For other older parents, the changes wrought by the pandemic helped clarify their limitations, in ways that were painful even as they brought them something akin to wisdom.
Sarah Balcomb, a writer who has a 9-year-old daughter and lives in Lexington, Va., realized that she was permanently done with reproduction the way that Hemingway once described going broke: gradually, and then all at once.
Ms. Balcomb, who is 47, had been trying various fertility treatments for years, and, in early 2020, was contemplating a round of I.V.F., which her insurance would cover. But she and her husband adopted a puppy in late March, and the nighttime trips from crate to yard and back gave her visceral flashbacks to the punishing first months of life with a human newborn.

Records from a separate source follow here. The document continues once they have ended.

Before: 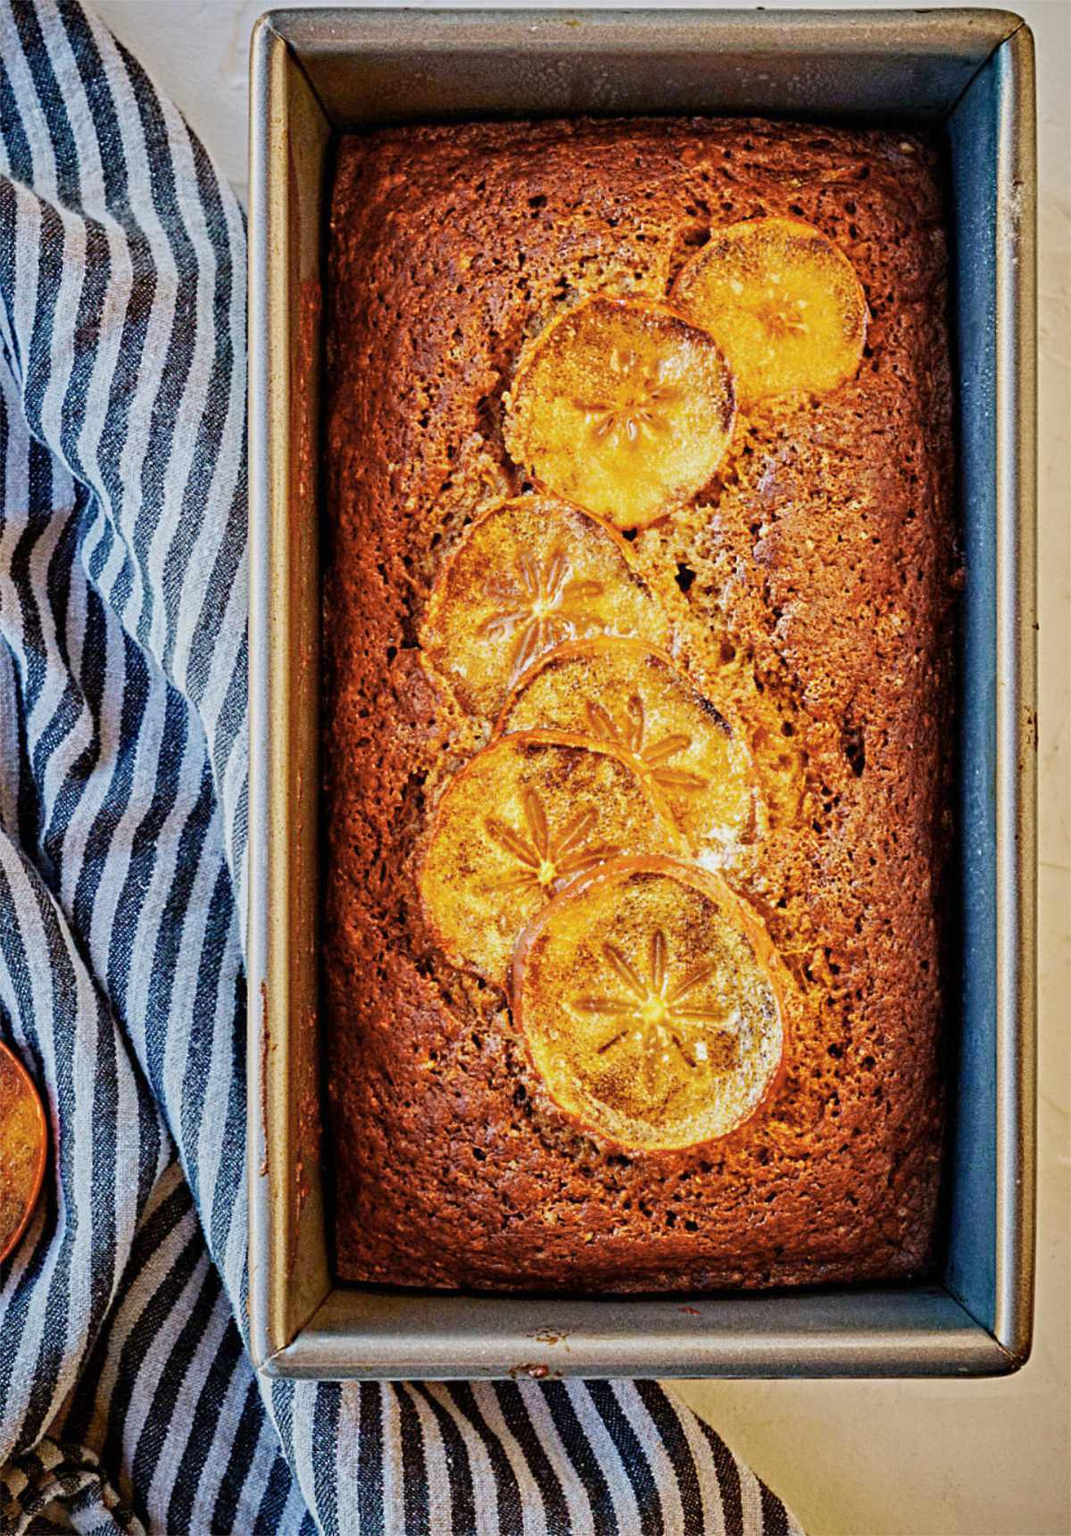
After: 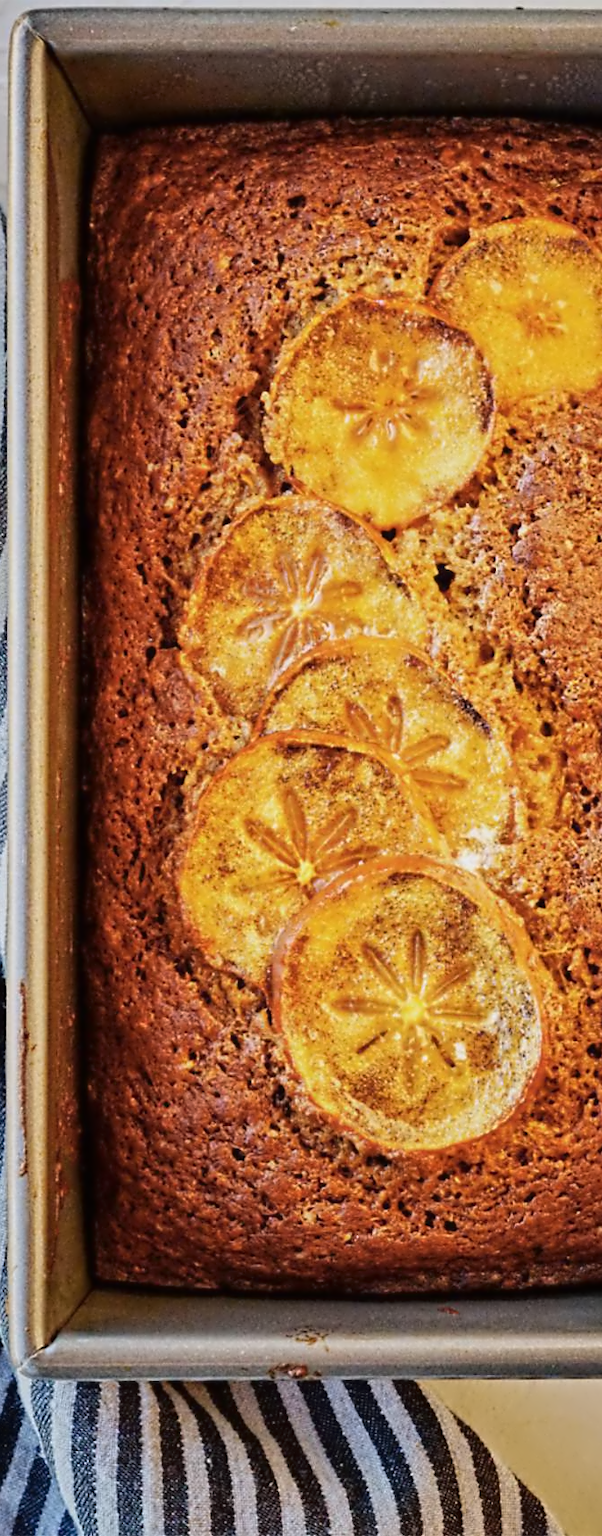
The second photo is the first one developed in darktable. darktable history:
crop and rotate: left 22.516%, right 21.234%
contrast equalizer: octaves 7, y [[0.5 ×6], [0.5 ×6], [0.5 ×6], [0, 0.033, 0.067, 0.1, 0.133, 0.167], [0, 0.05, 0.1, 0.15, 0.2, 0.25]]
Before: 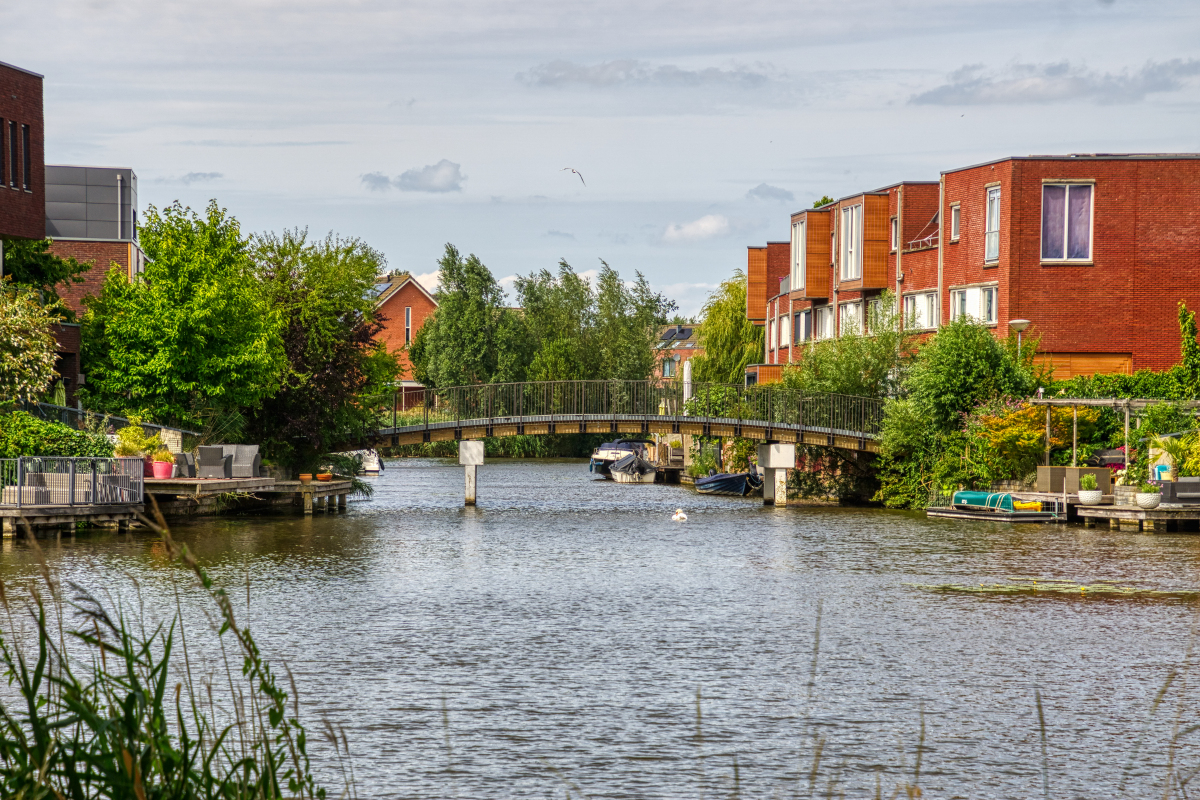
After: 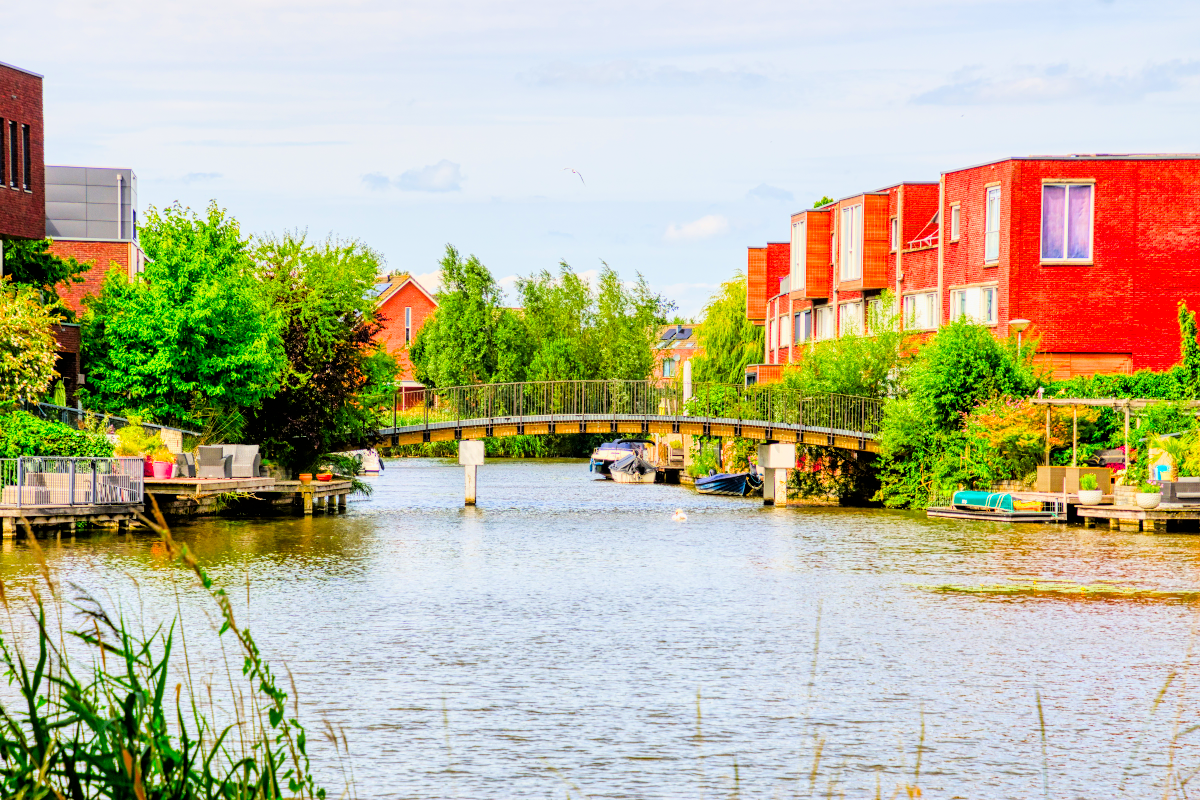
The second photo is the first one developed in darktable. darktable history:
filmic rgb: black relative exposure -4.14 EV, white relative exposure 5.1 EV, hardness 2.11, contrast 1.165
color correction: saturation 1.8
exposure: black level correction 0.001, exposure 1.719 EV, compensate exposure bias true, compensate highlight preservation false
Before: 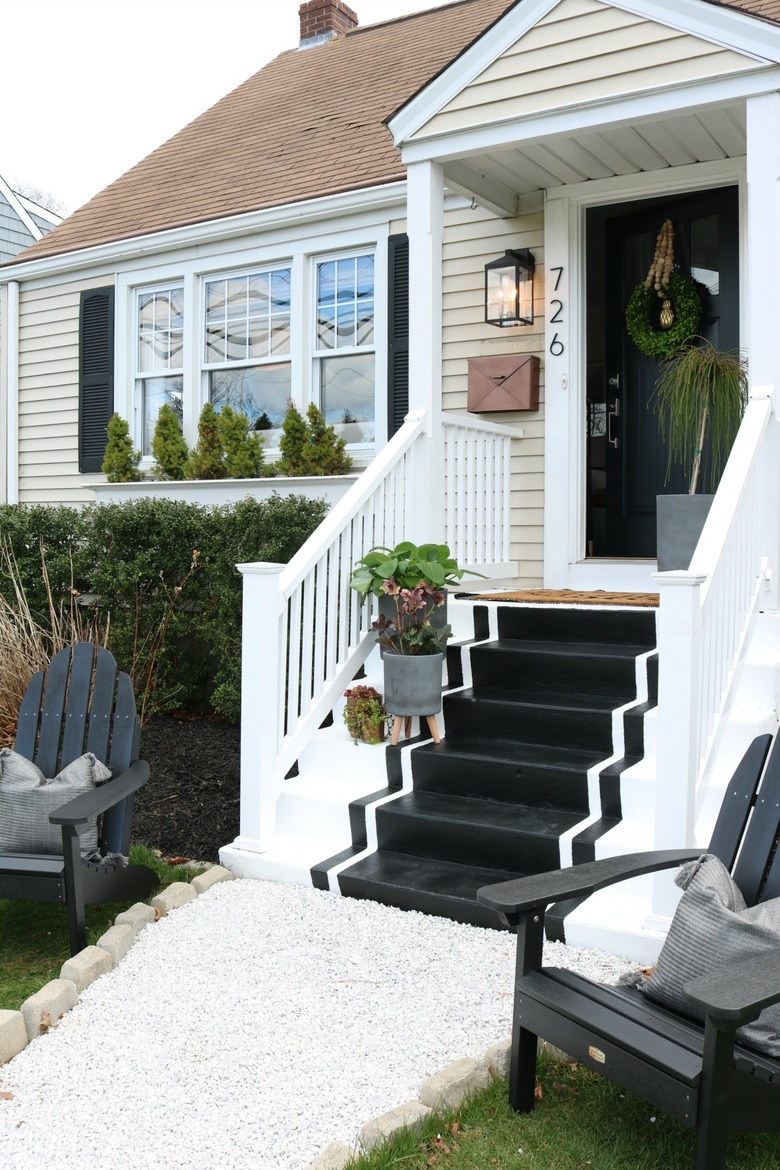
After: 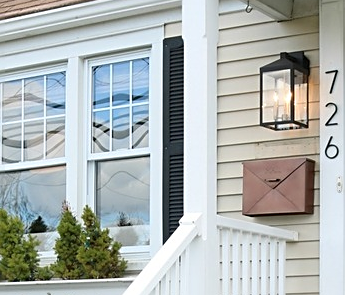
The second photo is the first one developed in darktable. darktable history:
crop: left 28.869%, top 16.85%, right 26.807%, bottom 57.901%
sharpen: on, module defaults
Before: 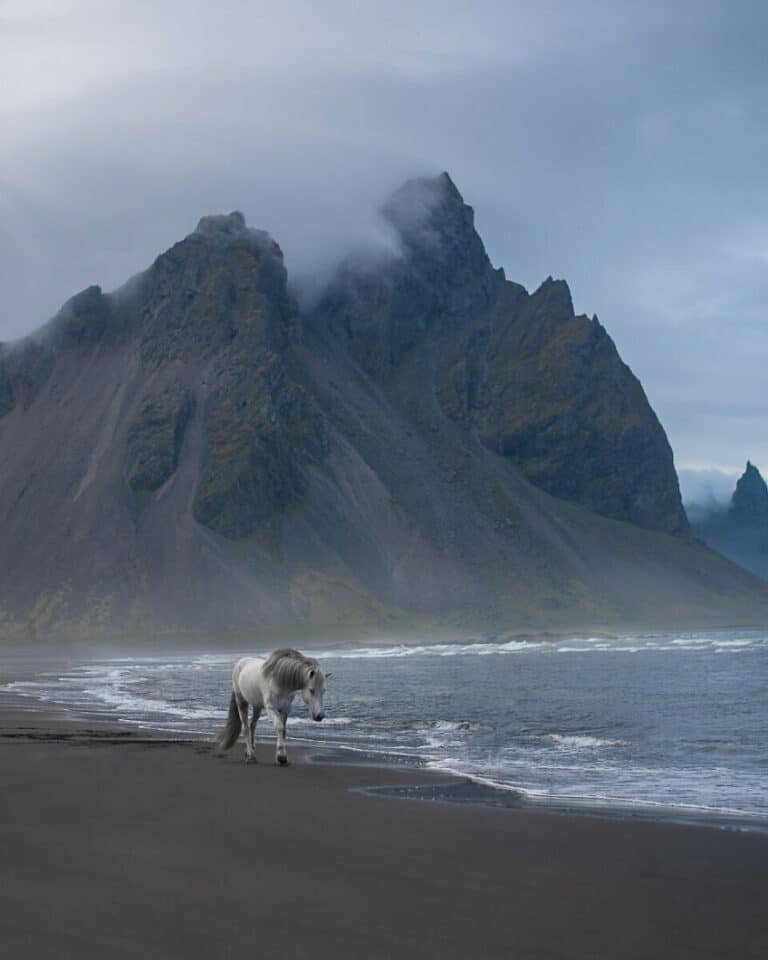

On the second night, she said, the sleep deprivation produced a revelation. As she went to answer the puppy’s whimpers, “The weight of all of it came crashing down on me,” she said, listing the pandemic, polarized politics, climate change, economic inequality and systemic racism among the reasons. “I knew that night it was over.”
Now, she said, though she has some regrets about her daughter not having a sibling, there is nothing that could change her mind short of a sudden utopia breaking out. “Even if we were super-wealthy and could hire full-time help, no thanks. If the planet was miraculously fixed and there was no more war and we were wealthy, well, then. …”
And then there are pandemic divorces. Rates went up across the country after the first year of the pandemic (though it’s tough to say, of course, if these were pandemic related; the bump could be the result of courts having been largely closed). For the parents of young children who didn’t make it through the pandemic with their relationships intact, the prospect of having more children in the future seems much less likely than it once might have.